Control Evaluation of Tasks

import { DuckDBPendingResultState } from '@duckdb/node-api';

async function sleep(ms) {
  return new Promise((resolve) => {
    setTimeout(resolve, ms);
  });
}

const prepared = await connection.prepare('from range(10_000_000)');
const pending = prepared.start();
while (pending.runTask() !== DuckDBPendingResultState.RESULT_READY) {
  console.log('not ready');
  await sleep(1);
}
console.log('ready');
const result = await pending.getResult();
// ...

Ways to run SQL

// Run to completion but don't yet retrieve any rows.
// Optionally take values to bind to SQL parameters,
// and (optionally) types of those parameters,
// either as an array (for positional parameters),
// or an object keyed by parameter name.
const result = await connection.run(sql);
const result = await connection.run(sql, values);
const result = await connection.run(sql, values, types);

// Run to completion but don't yet retrieve any rows.
// Wrap in a DuckDBDataReader for convenient data retrieval.
const reader = await connection.runAndRead(sql);
const reader = await connection.runAndRead(sql, values);
const reader = await connection.runAndRead(sql, values, types);

// Run to completion, wrap in a reader, and read all rows.
const reader = await connection.runAndReadAll(sql);
const reader = await connection.runAndReadAll(sql, values);
const reader = await connection.runAndReadAll(sql, values, types);

// Run to completion, wrap in a reader, and read at least
// the given number of rows. (Rows are read in chunks, so more than
// the target may be read.)
const reader = await connection.runAndReadUntil(sql, targetRowCount);
const reader =
  await connection.runAndReadAll(sql, targetRowCount, values);
const reader =
  await connection.runAndReadAll(sql, targetRowCount, values, types);

// Create a streaming result and don't yet retrieve any rows.
const result = await connection.stream(sql);
const result = await connection.stream(sql, values);
const result = await connection.stream(sql, values, types);

// Create a streaming result and don't yet retrieve any rows.
// Wrap in a DuckDBDataReader for convenient data retrieval.
const reader = await connection.streamAndRead(sql);
const reader = await connection.streamAndRead(sql, values);
const reader = await connection.streamAndRead(sql, values, types);

// Create a streaming result, wrap in a reader, and read all rows.
const reader = await connection.streamAndReadAll(sql);
const reader = await connection.streamAndReadAll(sql, values);
const reader = await connection.streamAndReadAll(sql, values, types);

// Create a streaming result, wrap in a reader, and read at least
// the given number of rows.
const reader = await connection.streamAndReadUntil(sql, targetRowCount);
const reader =
  await connection.streamAndReadUntil(sql, targetRowCount, values);
const reader =
  await connection.streamAndReadUntil(sql, targetRowCount, values, types);

// Prepared Statements

// Prepare a possibly-parametered SQL statement to run later.
const prepared = await connection.prepare(sql);

// Bind values to the parameters.
prepared.bind(values);
prepared.bind(values, types);

// Run the prepared statement.
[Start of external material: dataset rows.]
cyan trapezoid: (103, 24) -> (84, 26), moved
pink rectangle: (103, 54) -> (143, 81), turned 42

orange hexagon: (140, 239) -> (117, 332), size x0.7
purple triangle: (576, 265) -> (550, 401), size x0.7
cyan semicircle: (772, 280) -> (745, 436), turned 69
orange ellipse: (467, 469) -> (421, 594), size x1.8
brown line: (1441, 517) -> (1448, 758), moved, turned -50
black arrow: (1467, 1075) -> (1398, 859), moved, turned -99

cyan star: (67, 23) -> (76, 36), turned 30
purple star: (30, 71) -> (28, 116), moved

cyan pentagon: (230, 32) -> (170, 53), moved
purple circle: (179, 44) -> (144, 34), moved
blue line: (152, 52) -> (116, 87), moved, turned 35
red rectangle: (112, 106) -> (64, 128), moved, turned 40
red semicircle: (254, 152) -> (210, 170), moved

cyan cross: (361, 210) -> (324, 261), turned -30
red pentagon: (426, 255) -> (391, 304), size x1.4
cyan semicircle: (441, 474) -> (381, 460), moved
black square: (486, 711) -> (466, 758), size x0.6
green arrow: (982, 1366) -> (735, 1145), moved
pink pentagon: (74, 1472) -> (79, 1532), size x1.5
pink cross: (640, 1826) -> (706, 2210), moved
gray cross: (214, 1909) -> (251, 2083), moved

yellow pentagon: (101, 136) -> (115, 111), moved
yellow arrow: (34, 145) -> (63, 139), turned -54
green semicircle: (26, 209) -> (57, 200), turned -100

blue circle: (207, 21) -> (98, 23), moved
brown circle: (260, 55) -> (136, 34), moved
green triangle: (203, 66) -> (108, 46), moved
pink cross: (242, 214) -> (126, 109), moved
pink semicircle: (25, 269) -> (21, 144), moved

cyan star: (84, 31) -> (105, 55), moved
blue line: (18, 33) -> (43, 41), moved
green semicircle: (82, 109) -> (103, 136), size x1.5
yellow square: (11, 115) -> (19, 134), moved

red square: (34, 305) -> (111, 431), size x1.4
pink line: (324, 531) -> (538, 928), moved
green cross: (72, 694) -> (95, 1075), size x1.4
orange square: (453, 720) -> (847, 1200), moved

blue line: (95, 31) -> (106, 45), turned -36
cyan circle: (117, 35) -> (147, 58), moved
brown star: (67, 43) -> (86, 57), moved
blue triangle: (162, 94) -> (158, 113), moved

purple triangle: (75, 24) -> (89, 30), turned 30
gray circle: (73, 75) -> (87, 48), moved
These mirror the methods on the connection.
const result = prepared.run();

const reader = prepared.runAndRead();
const reader = prepared.runAndReadAll();
const reader = prepared.runAndReadUntil(targetRowCount);

const result = prepared.stream();

const reader = prepared.streamAndRead();
const reader = prepared.streamAndReadAll();
const reader = prepared.streamAndReadUntil(targetRowCount);

// Pending Results

// Create a pending result.
const pending = await connection.start(sql);
const pending = await connection.start(sql, values);
const pending = await connection.start(sql, values, types);

// Create a pending, streaming result.
const pending = await connection.startStream(sql);
const pending = await connection.startStream(sql, values);
const pending = await connection.startStream(sql, values, types);

// Create a pending result from a prepared statement.
const pending = await prepared.start();
const pending = await prepared.startStream();

while (pending.runTask() !== DuckDBPendingResultState.RESULT_READY) {
  // optionally sleep or do other work between tasks
}

// Retrieve the result. If not yet READY, will run until it is.
const result = await pending.getResult();

const reader = await pending.read();
const reader = await pending.readAll();
const reader = await pending.readUntil(targetRowCount);

Ways to get result data

// From a result

// Asynchronously retrieve data for all rows:
const columns = await result.getColumns();
const columnsJson = await result.getColumnsJson();
const columnsObject = await result.getColumnsObject();
const columnsObjectJson = await result.getColumnsObjectJson();
const rows = await result.getRows();
const rowsJson = await result.getRowsJson();
const rowObjects = await result.getRowObjects();
const rowObjectsJson = await result.getRowObjectsJson();

// From a reader

// First, (asynchronously) read some rows:
await reader.readAll();
// or:
await reader.readUntil(targetRowCount);

// Then, (synchronously) get result data for the rows read:
const columns = reader.getColumns();
const columnsJson = reader.getColumnsJson();
const columnsObject = reader.getColumnsObject();
const columnsObjectJson = reader.getColumnsObjectJson();
const rows = reader.getRows();
const rowsJson = reader.getRowsJson();
const rowObjects = reader.getRowObjects();
const rowObjectsJson = reader.getRowObjectsJson();

// Individual values can also be read directly:
const value = reader.value(columnIndex, rowIndex);

// Using chunks

// If desired, one or more chunks can be fetched from a result:
const chunk = await result.fetchChunk();
const chunks = await result.fetchAllChunks();

// And then data can be retrieved from each chunk:
const columnValues = chunk.getColumnValues(columnIndex);
const columns = chunk.getColumns();
const rowValues = chunk.getRowValues(rowIndex);
const rows = chunk.getRows();

// Or, values can be visited:
chunk.visitColumnValues(columnIndex,
  (value, rowIndex, columnIndex, type) => { /* ... */ }
);
chunk.visitColumns((column, columnIndex, type) => { /* ... */ });
chunk.visitColumnMajor(
  (value, rowIndex, columnIndex, type) => { /* ... */ }
);
chunk.visitRowValues(rowIndex,
  (value, rowIndex, columnIndex, type) => { /* ... */ }
);
chunk.visitRows((row, rowIndex) => { /* ... */ });
chunk.visitRowMajor(
  (value, rowIndex, columnIndex, type) => { /* ... */ }
);

// Or converted:
// The `converter` argument implements `DuckDBValueConverter`,
// which has the single method convertValue(value, type).
const columnValues = chunk.convertColumnValues(columnIndex, converter);
const columns = chunk.convertColumns(converter);
const rowValues = chunk.convertRowValues(rowIndex, converter);
const rows = chunk.convertRows(converter);

// The reader abstracts these low-level chunk manipulations
// and is recommended for most cases.